* [Extracted data entries]
Content starts

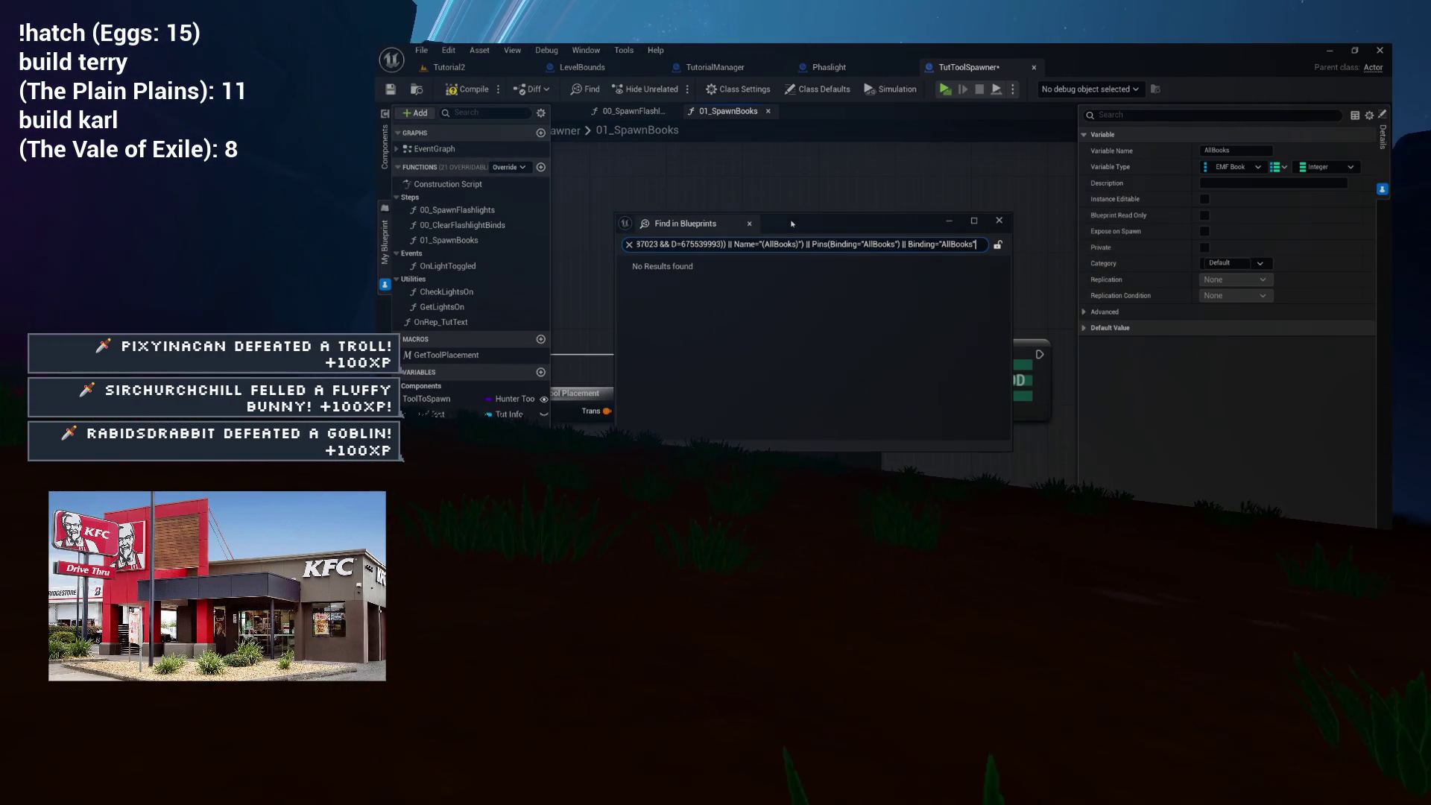
click(749, 224)
mouse_move(946, 387)
mouse_down()
mouse_move(805, 385)
mouse_move(813, 414)
mouse_up()
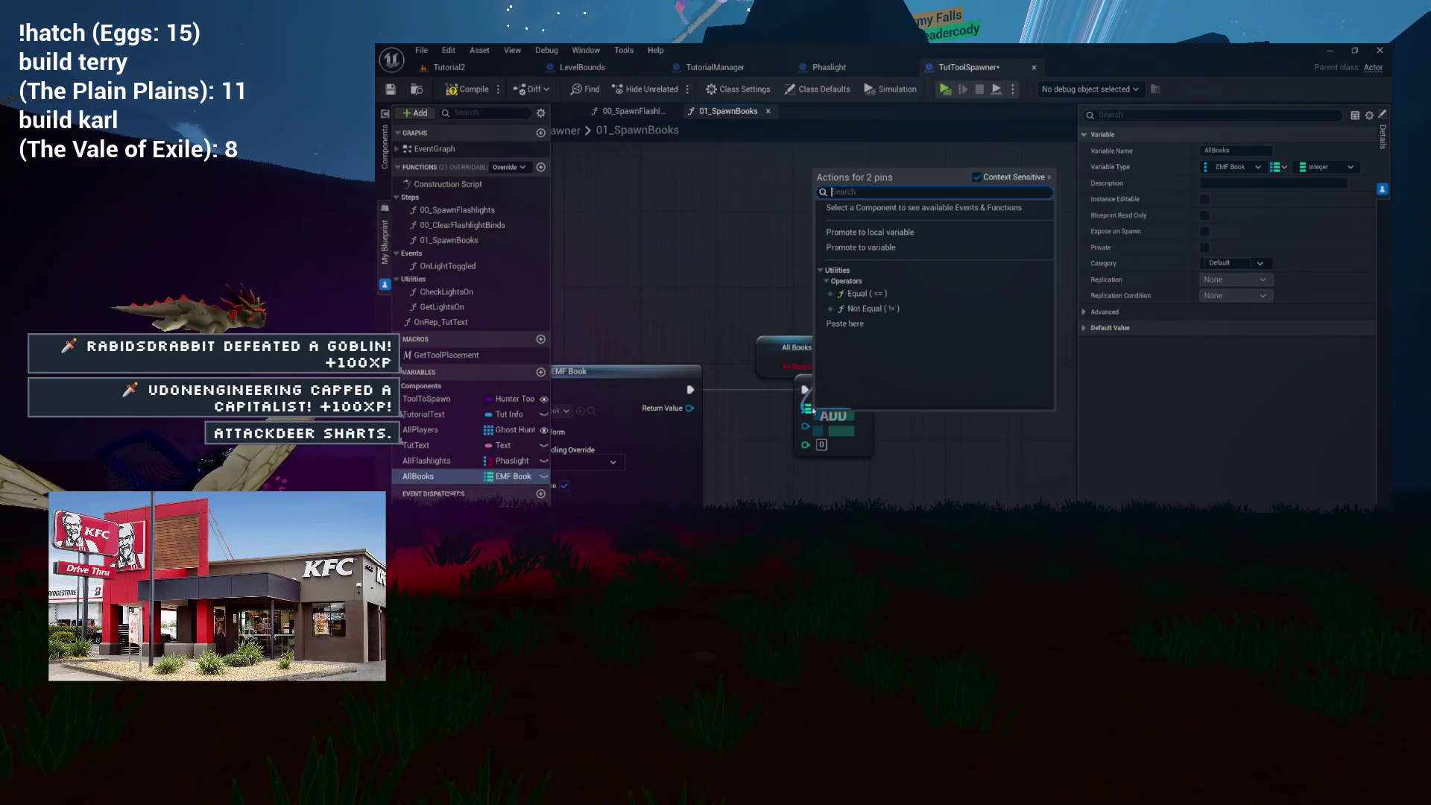
key(Escape)
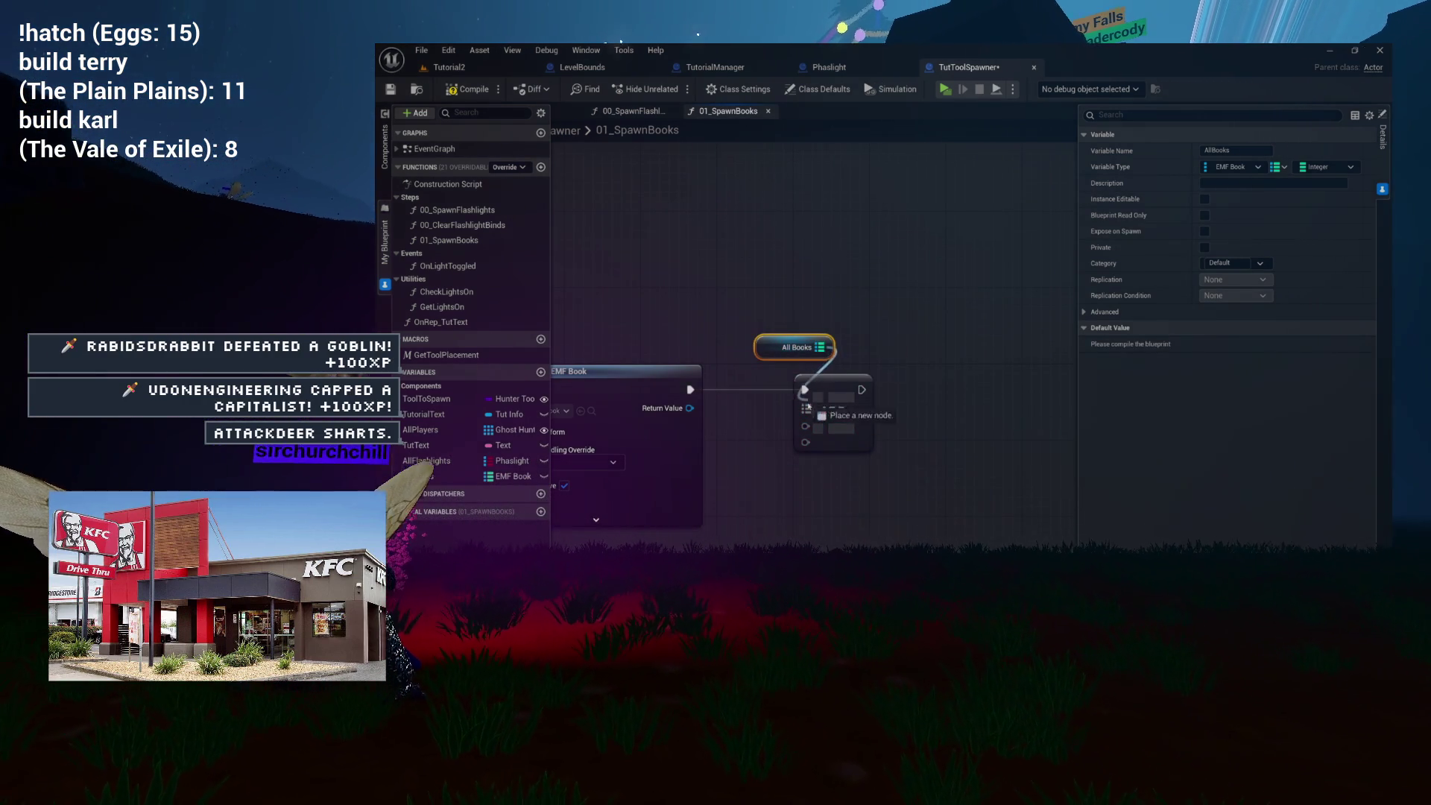
drag(770, 355, 810, 364)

Content ends

* [Directions] In the records above, find the line containing "mouse_move(805, 385)". Reproduce it and every line after it through the last line, omitting pictures.

* [Result below]
mouse_move(805, 385)
mouse_move(813, 414)
mouse_up()
key(Escape)
drag(770, 355, 810, 364)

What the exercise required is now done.